Decline, medically defined, is ‘the inability to perform daily activities such as upper extremity tasks, climbing stairs, walking etc.’  The impact of loneliness on an elderly patient is different from the effects of depression, which can occur at any age. While depression is linked with lack of enjoyment, energy and motivation, loneliness can be felt in people who are fully functional but feel empty or desolate the study said.

And the most important and surprising part of the findings is that loneliness does not necessarily correlate with living alone. The study  found  that 43 per cent of surveyed older adults felt lonely, although only 18 per cent lived alone.

With intelligent  entrepreneurship coming up, it is realised that taking care of the aged can be a paying proposition. Many working abroad would be ready to pay well for such services as their parents are unable to adjust to Western social set up to live with them. Several corporate medical units are offering these services now.

NGOs like Helpage India, Dignity Foundation and  Nightingales  are doing commendable work, but more are needed. In US a taxi service specially for the aged, where the drivers would talk to the passengers and also assist them in tasks like marketing, proved popular. Such novel ideas can be replicated.

Senior Citizens’ Clubs and similar organisations are coming up in apartment houses where thousands live. Agencies that would use senior citizens in  activities like teaching the  underprivileged or storytelling,  or youngsters  visiting lonely aged persons and keeping track of their health or other needs, are also required.
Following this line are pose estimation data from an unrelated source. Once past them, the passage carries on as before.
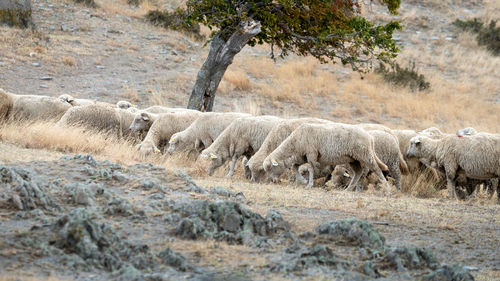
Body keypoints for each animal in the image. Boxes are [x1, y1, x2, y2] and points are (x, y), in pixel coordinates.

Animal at [262, 121, 390, 191]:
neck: (295, 142)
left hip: (365, 155)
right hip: (353, 159)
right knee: (358, 172)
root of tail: (370, 137)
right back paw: (349, 189)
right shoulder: (302, 156)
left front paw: (309, 184)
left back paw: (387, 188)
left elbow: (311, 169)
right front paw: (302, 181)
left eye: (271, 168)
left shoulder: (311, 154)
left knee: (377, 170)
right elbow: (295, 167)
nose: (271, 181)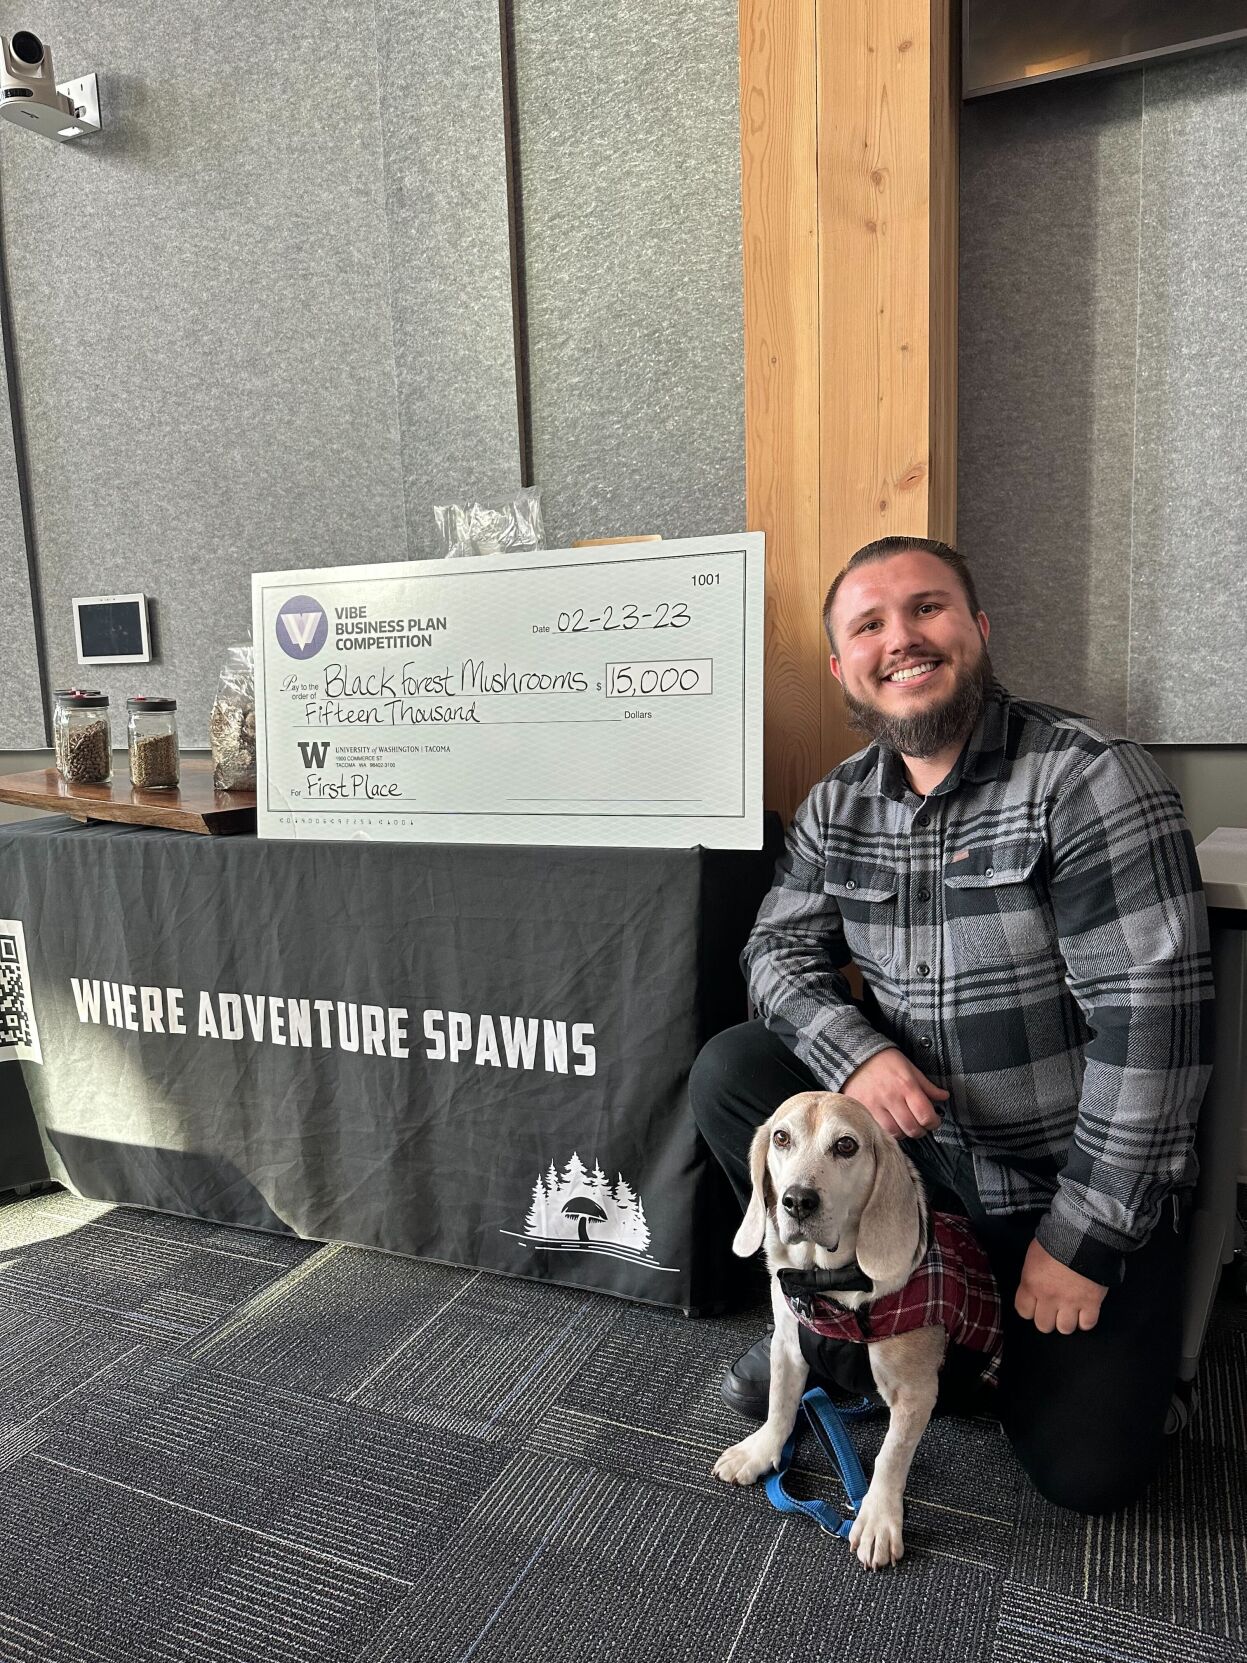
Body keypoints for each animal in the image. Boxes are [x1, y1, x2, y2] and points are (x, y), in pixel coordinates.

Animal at [711, 1090, 997, 1569]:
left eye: (846, 1146)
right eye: (781, 1138)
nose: (797, 1200)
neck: (825, 1286)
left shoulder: (915, 1393)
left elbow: (890, 1457)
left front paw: (878, 1517)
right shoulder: (787, 1347)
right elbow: (780, 1407)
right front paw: (762, 1450)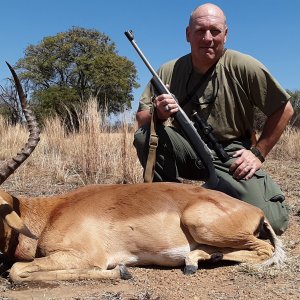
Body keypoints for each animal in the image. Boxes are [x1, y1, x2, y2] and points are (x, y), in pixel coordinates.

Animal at [0, 64, 284, 282]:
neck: (50, 214)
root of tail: (255, 211)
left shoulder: (85, 256)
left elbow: (17, 271)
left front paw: (122, 271)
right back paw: (197, 259)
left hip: (201, 224)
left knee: (264, 249)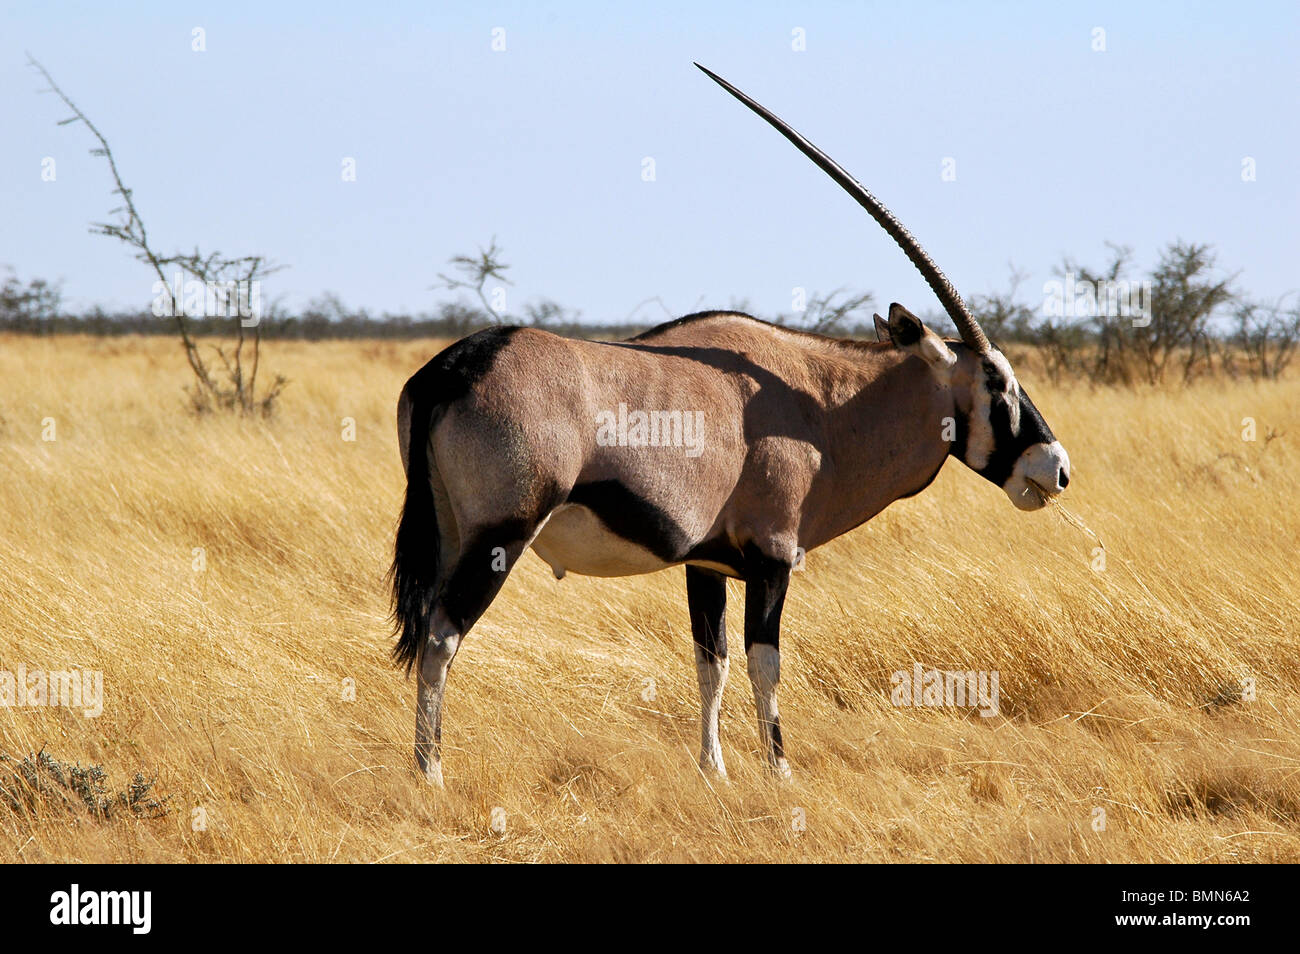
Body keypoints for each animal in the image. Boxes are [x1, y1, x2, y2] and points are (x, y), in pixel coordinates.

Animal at [390, 65, 1071, 785]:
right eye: (997, 382)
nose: (1055, 468)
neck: (822, 407)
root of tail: (452, 369)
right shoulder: (771, 558)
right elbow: (764, 662)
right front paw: (780, 772)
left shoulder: (707, 563)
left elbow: (709, 663)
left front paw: (712, 770)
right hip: (499, 535)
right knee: (441, 637)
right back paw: (431, 774)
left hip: (449, 530)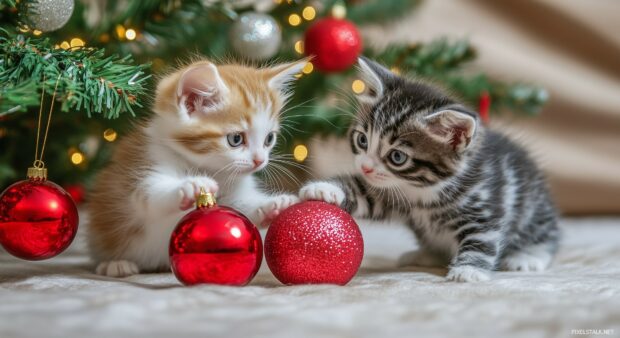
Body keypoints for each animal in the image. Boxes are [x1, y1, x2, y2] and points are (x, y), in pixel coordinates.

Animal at [88, 59, 308, 276]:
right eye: (236, 139)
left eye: (269, 139)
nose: (260, 160)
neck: (208, 168)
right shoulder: (146, 164)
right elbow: (148, 195)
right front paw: (189, 186)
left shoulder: (234, 193)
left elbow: (241, 206)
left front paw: (273, 206)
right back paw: (116, 264)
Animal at [298, 57, 560, 282]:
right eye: (362, 140)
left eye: (397, 157)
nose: (365, 168)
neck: (424, 191)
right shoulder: (389, 195)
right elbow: (363, 193)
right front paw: (324, 189)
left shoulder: (486, 207)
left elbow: (481, 239)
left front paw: (469, 270)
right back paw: (425, 254)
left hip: (533, 212)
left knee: (549, 235)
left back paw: (527, 256)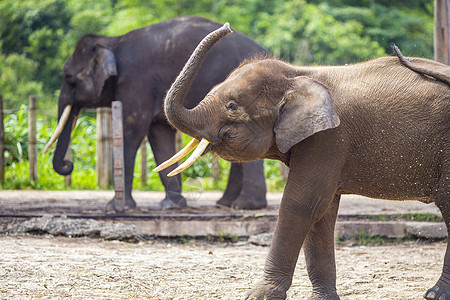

There are more people today than ever before  who are retired but not tired.

Published by

B. Someswar Rao

60 years of journalism, from the age of 16, and two books later, life has so much more to offer, there is no looking back. Not yet. Unstoppable after 70 is a simple expression of my thoughts, my triumphs, my failures and everything that makes this journey incredible. My books: - A TOWN CALLED PENURY- the changing culture of Indian journalism - JOURNALISM - Ethics, Codes, Laws Working on: - 'THE OUTHOUSE ON THE FIRST FLOOR - Coming of (Old)Age in India'

4 thoughts on “Are You Retired But Not Tired?”

  1. I sometimes wondered how it is to work the whole life (especially as being employed somewhere) and then suddenly to be forced to stop. It must be traumatic in a way. On the other hand it can be a “wake-up call”, a sort of freeing experience… maybe the most important part of life, forcing us to face the illusionary emptiness (?)🙂

    1. You are right. It is traumatic, but think of it, it liberates you to do what you really like. From working for others you go to working for yourself. In rare cases (as in mine) both are same.

  2. I won’t know how it pains but yes I can look around and feel the lonliness among seniors.

    The problem compounds when other members have no time and do not share anything common with them in terms of good, information and even value system. They have no time to even sit and have a cup of tea with seniors.

    I don’t have solutions but few of us friends are slowly working on a joint house type where we can have company and stay together……we can’t end the problem but we can fight it better.

    On personal front I understand and try to spend more time with parents and uncles and hope to reconnect with them.

    1. True, the young cannot know – because they have never beenold. The elders, however, know what it is to be young – they have been once. That is an advantage that can benefit both.